● **Task brief**
Your answer must be an exact transcription of every record below, with the pictures omitted.

● **Records for this exercise**
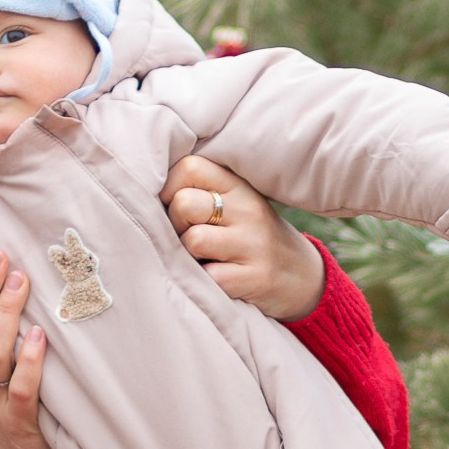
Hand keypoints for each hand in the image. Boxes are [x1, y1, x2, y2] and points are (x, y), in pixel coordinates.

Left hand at [163, 155, 326, 321]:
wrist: (302, 278)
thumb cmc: (252, 238)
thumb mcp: (236, 204)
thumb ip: (201, 191)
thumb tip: (145, 190)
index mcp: (239, 186)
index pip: (188, 167)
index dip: (169, 188)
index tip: (174, 207)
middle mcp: (248, 210)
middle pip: (183, 204)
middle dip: (175, 224)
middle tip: (188, 237)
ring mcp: (253, 244)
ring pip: (193, 240)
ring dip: (188, 256)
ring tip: (203, 259)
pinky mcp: (254, 278)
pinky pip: (208, 276)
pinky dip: (204, 281)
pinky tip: (216, 279)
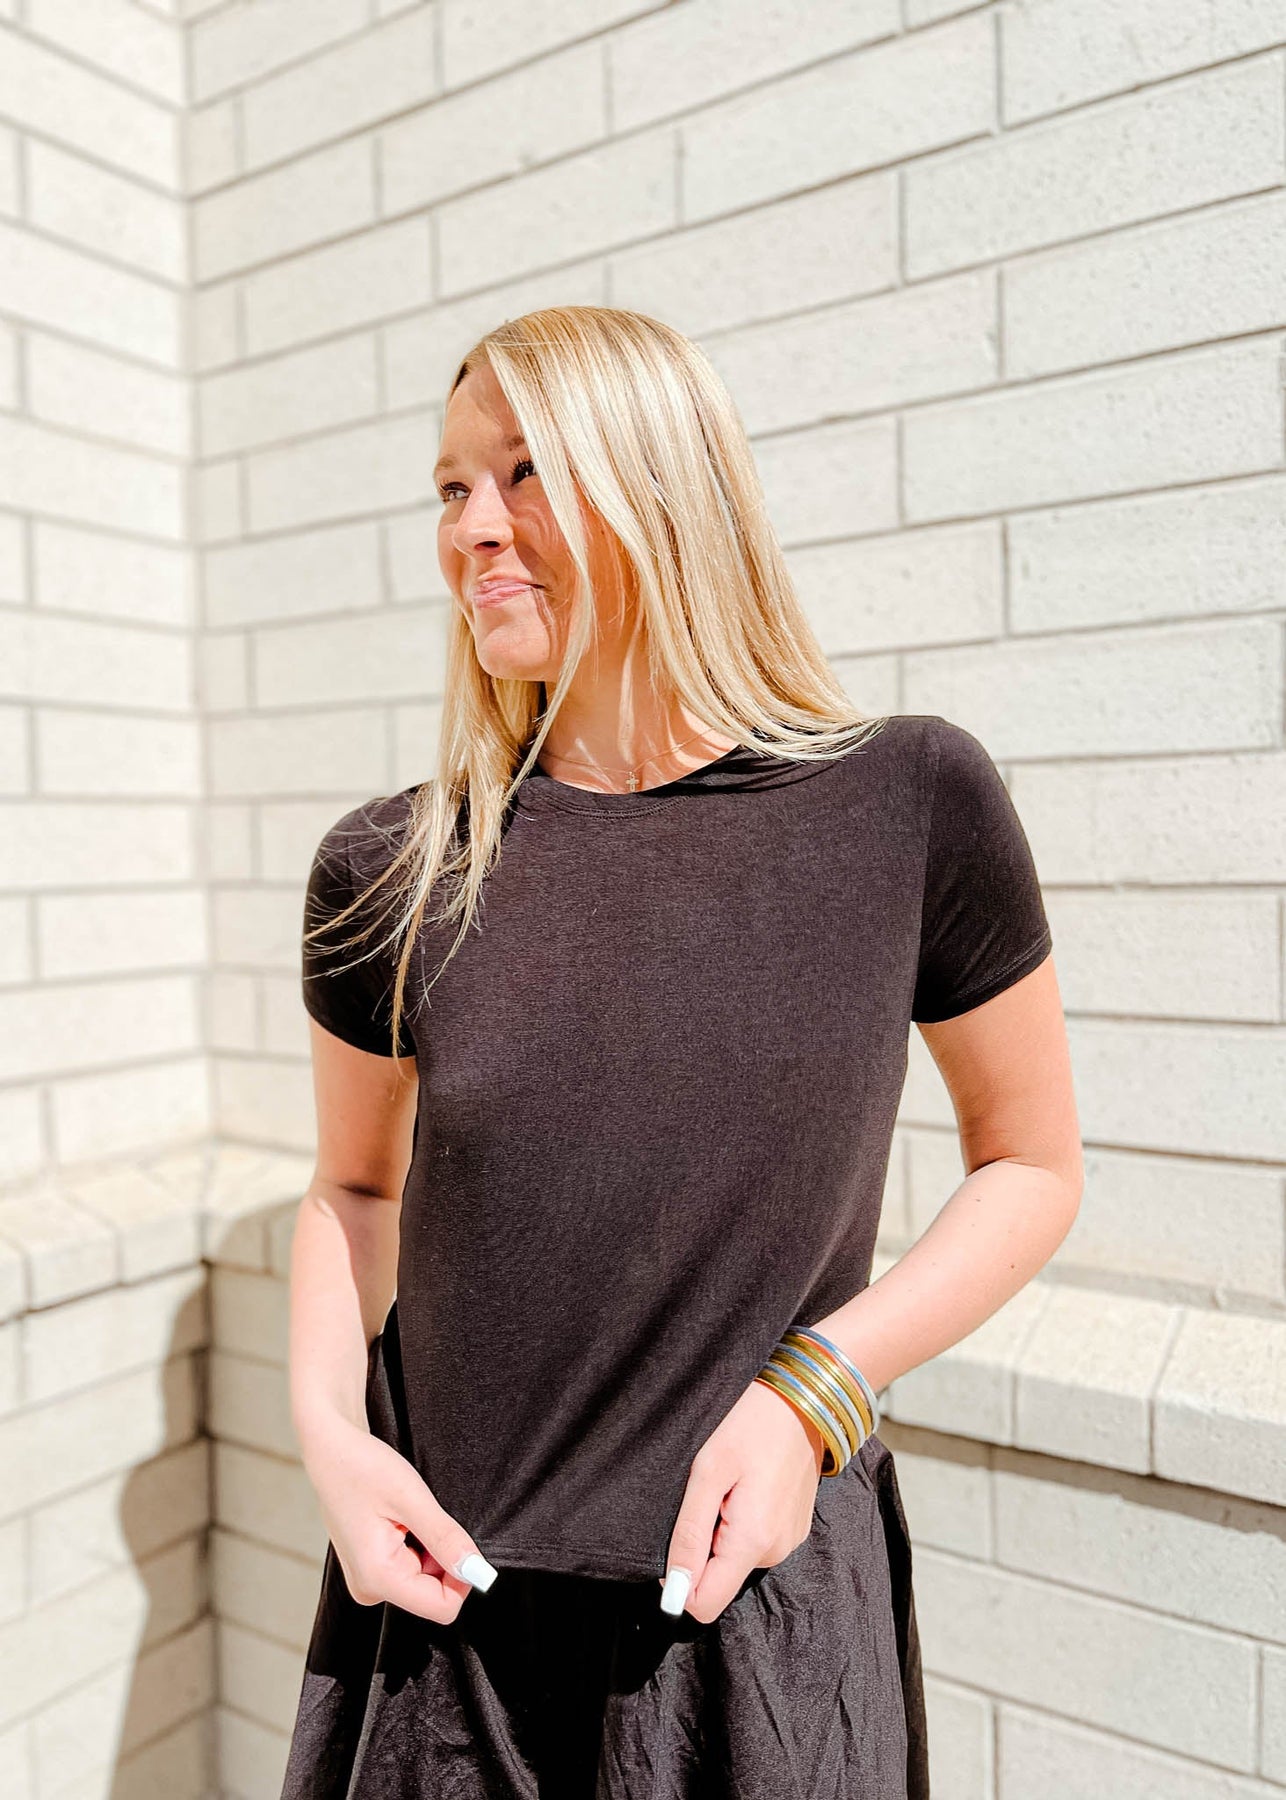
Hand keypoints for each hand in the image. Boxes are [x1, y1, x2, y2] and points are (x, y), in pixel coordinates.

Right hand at [300, 1411, 496, 1623]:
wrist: (330, 1449)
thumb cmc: (363, 1467)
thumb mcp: (411, 1499)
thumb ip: (445, 1539)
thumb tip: (478, 1572)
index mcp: (378, 1578)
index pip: (442, 1607)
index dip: (463, 1577)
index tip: (460, 1539)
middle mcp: (370, 1589)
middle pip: (433, 1592)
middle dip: (443, 1557)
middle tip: (425, 1517)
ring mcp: (368, 1580)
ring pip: (424, 1578)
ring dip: (430, 1547)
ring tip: (409, 1514)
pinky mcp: (370, 1567)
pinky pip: (410, 1567)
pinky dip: (418, 1544)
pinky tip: (402, 1518)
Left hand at [658, 1376, 825, 1623]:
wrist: (803, 1400)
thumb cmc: (750, 1426)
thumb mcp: (707, 1473)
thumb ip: (689, 1534)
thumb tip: (673, 1589)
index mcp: (753, 1542)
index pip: (705, 1604)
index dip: (678, 1584)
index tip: (673, 1542)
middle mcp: (775, 1552)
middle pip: (718, 1579)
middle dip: (701, 1547)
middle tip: (707, 1497)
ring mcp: (788, 1541)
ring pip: (735, 1559)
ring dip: (720, 1532)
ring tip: (728, 1487)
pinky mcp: (793, 1528)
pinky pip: (754, 1542)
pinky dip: (740, 1523)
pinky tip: (746, 1487)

● **Answer to the problem**
Hand keypoints for each hand in the image. Boxes are [x1, y1, x2, y2] and points are (x, y), in pixel coordinates.

Left hand at [163, 155, 326, 321]:
wrist: (302, 278)
thumb cmc: (252, 238)
thumb mcp: (236, 204)
thumb ip: (201, 191)
thumb tip: (145, 190)
index mcp: (239, 186)
index pip: (188, 167)
index dip: (169, 188)
index tip: (174, 207)
middle mcp: (248, 210)
middle pip: (183, 204)
middle dip: (175, 224)
middle tip: (188, 237)
ring mcp: (253, 244)
ring pip: (193, 240)
ring dip: (188, 256)
ring tip: (203, 259)
pinky mcp: (254, 278)
pinky pip: (208, 276)
pinky dip: (204, 281)
pinky tip: (216, 279)
Hand keypoints for each hand in the image. Boxes are [x1, y1, x2, y2] and points are (x, y), in pixel coordinates.

Right hand at [300, 1411, 496, 1623]:
wrist: (330, 1449)
thumb cmc: (363, 1467)
thumb mcp: (411, 1499)
thumb ip: (445, 1539)
thumb tip: (478, 1572)
index mcp: (378, 1578)
index pip: (442, 1607)
index dip: (463, 1577)
index tip: (460, 1539)
middle mcp: (370, 1589)
middle pip: (433, 1592)
middle dip: (443, 1557)
middle tip: (425, 1517)
ring mcp: (368, 1580)
ring pip: (424, 1578)
ring dip: (430, 1547)
ring tip: (409, 1514)
pinky mcp: (370, 1567)
pinky pip: (410, 1567)
pinky dip: (418, 1544)
pinky tip: (402, 1518)
Left hand at [658, 1376, 825, 1623]:
wrist: (803, 1400)
thumb cmc: (750, 1426)
thumb mcp: (707, 1473)
thumb ip: (689, 1534)
thumb tip: (673, 1589)
index mcp: (753, 1542)
index pip: (705, 1604)
index dip: (678, 1584)
index tip: (673, 1542)
middle mcp: (775, 1552)
middle pip: (718, 1579)
middle dip: (701, 1547)
middle tip: (707, 1497)
ring mcp: (788, 1541)
ring pip: (735, 1559)
ring dip: (720, 1532)
ring tip: (728, 1487)
pinky mcp: (793, 1528)
pinky pip: (754, 1542)
pinky dip: (740, 1523)
pinky tip: (746, 1487)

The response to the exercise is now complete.